Challenging the Gate Breakdown Barrier

Gunji:

'An important feature of GaN is high frequency operation, but as frequency increases signals become faster.
These signals are received by the GaN gate terminal, which is prone to instability at high speeds. The ‘difficulty’ in handling GaN lies in its tendency to break down even during minor voltage spikes.'

A young engineer whose hobby is visiting the top 100 castles in Japan, he feels a great sense of accomplishment in being able to challenge the global GaN market while incorporating proprietary technology.

As a countermeasure, there have been cases where gate resistors were added to the intermediate circuit to avoid overshoot, but this has a side effect of slowing down the switching speed, leading to repeated trial and error to avoid reducing the advantage over silicon devices.

Gate resistor (5Ω) adoption case

・ Red graph/overshoot occurs

・ Blue graph/Overshoot avoided but rise time is slow

There is an option of controlling overshoot internally by creating a module that includes a gate driver IC, which ROHM is concurrently developing, but it is also important to meet the demand for discrete components

How strong of a gate can be made... To meet and overcome this challenge head-on, it was necessary to make drastic changes to not only the semiconductor itself, but also to the manufacturing equipment.

Gunji:

‘We were inspired by the characteristics of a failed structure that was accidentally created during the development process, then considered how to make it stable. Needless to say that we had to balance performance and quality along with productivity, which proved quite challenging.’

The graph below illustrates the performance of <Strong GaN> (achieved after around two years of trial and error) compared to existing products.
Under the 5V drive standard, conventional GaN has a voltage margin of only about 1V, causing damage during overshoot. In contrast, ROHM’s newly developed gate source voltage technology supports voltages up to 8V. High reliability is ensured by providing 3x the voltage margin of previous models.

Comparison of ROHM’s new technology (right) vs conventional products (left)

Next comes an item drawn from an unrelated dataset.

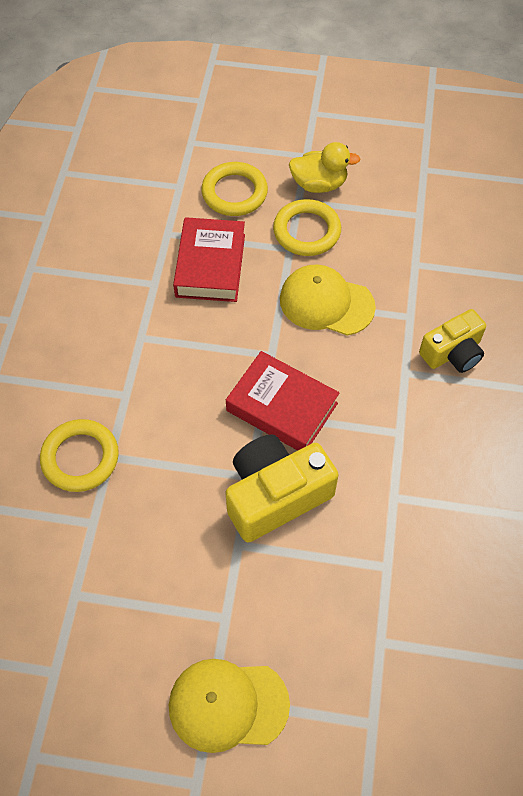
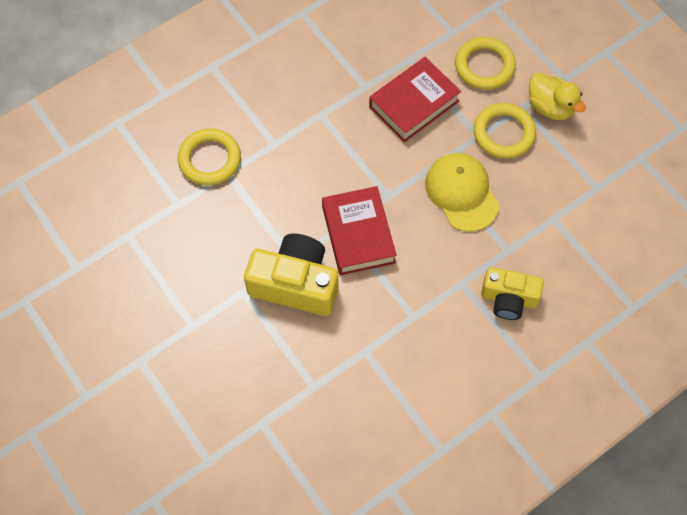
camera: 45 degrees right, 5 degrees up
yellow cap [169,659,290,753] -> none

・ The difference in the margin region for voltages above 6V significantly impacts the usability of GaN devices

Dedicated GaN Gate Drivers

While the devices themselves are evolving toward GaN that is easier for customers to use, there have also been technological breakthroughs in the gate driver ICs that drive GaN. One solution that ROHM has come up with in the analog IC field is the development of a GaN-specific gate driver IC.

Shinozaki:

‘In reality, there aren't many dedicated GaN gate driver products on the market just yet. Our mission was to maximize the performance of GaN without worrying about overshoot and other risks inherent with GaN. As an engineer, the incredible potential of this material that far exceeds silicon has definitely sparked my interest.’

He is an unconventional(?) engineer proficient in judo at the third dan level, befitting his fearless appearance. His current department, comprised of people from different fields and professions, is filled with various stimuli that has broadened his perspective and values.

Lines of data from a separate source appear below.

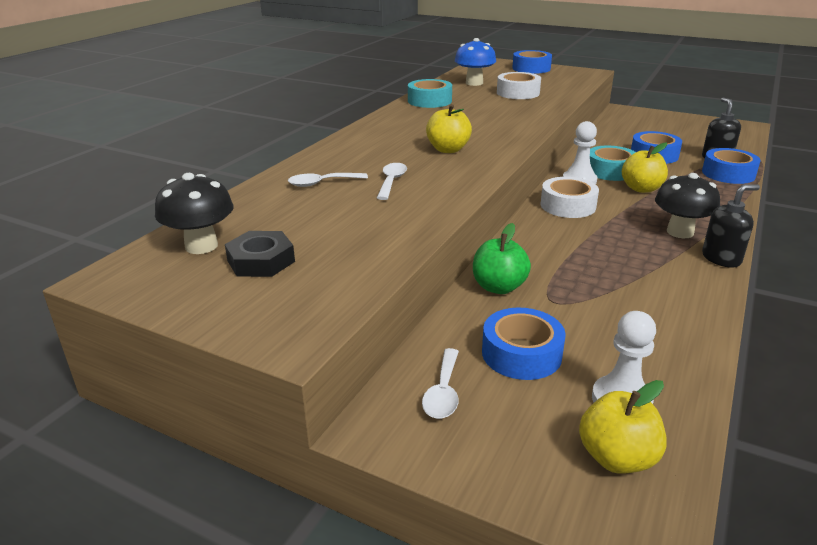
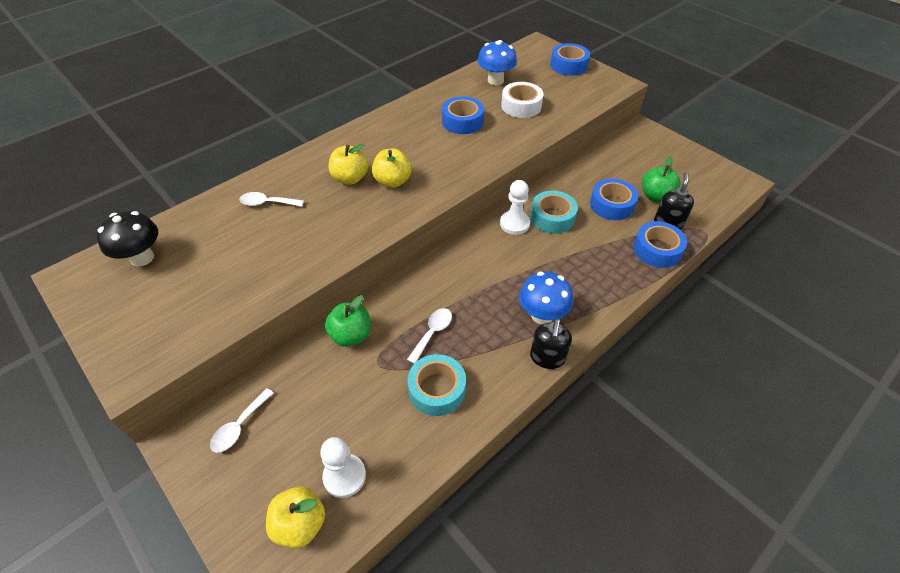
camera: 20 degrees right, 20 degrees up
black nut [225,231,295,277] -> none
white spoon [377,163,407,200] -> white spoon moved to [407,308,452,364]
turquoise tape [408,79,452,108] -> turquoise tape moved to [407,354,466,416]
blue tape [482,308,566,380] -> blue tape moved to [442,96,484,134]
white tape [541,177,599,218] -> none
yellow apple [622,143,668,193] -> yellow apple moved to [329,144,368,185]
black mushroom [655,173,720,238] -> blue mushroom [519,272,573,324]
black soap dispenser [702,184,760,268] -> black soap dispenser turned 105 degrees clockwise [530,319,572,369]
none -> green apple [642,156,681,202]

These insights were shared by Mr. Shinozaki, who joined the Power Stage Product Development Department as an IC design engineer. He remains highly motivated by the opportunity to put his considerable power supply IC development experience to use on this project.

The key phrase in this development is ‘speed in the nanosecond (ns) range.’
Overshoot is suppressed by adopting two special circuits. This enables ultra-fast switching with a minimum gate input pulse width of 1.25ns, maximizing the capabilities of GaN in applications.

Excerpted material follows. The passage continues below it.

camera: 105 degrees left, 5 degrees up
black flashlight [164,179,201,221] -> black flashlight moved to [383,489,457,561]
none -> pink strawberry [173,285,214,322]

GaN gate driver IC circuit diagram

・ Special drive circuit to suppress overshoot beyond 6V and a bootstrap circuit unaffected by the reverse characteristics of GaN

Pulse width = 1.25ns = industry-best

Nano Pulse Control™ and System-in-Package

In addition, as the control circuit side also needs to support higher frequencies, ROHM's original power supply technology Nano Pulse Control™ is used as the cornerstone. One of three Nano power supply technologies released in 2017, this was developed by leveraging proprietary analog expertise that allow us to propose power supply solutions for applications requiring higher voltages and frequencies.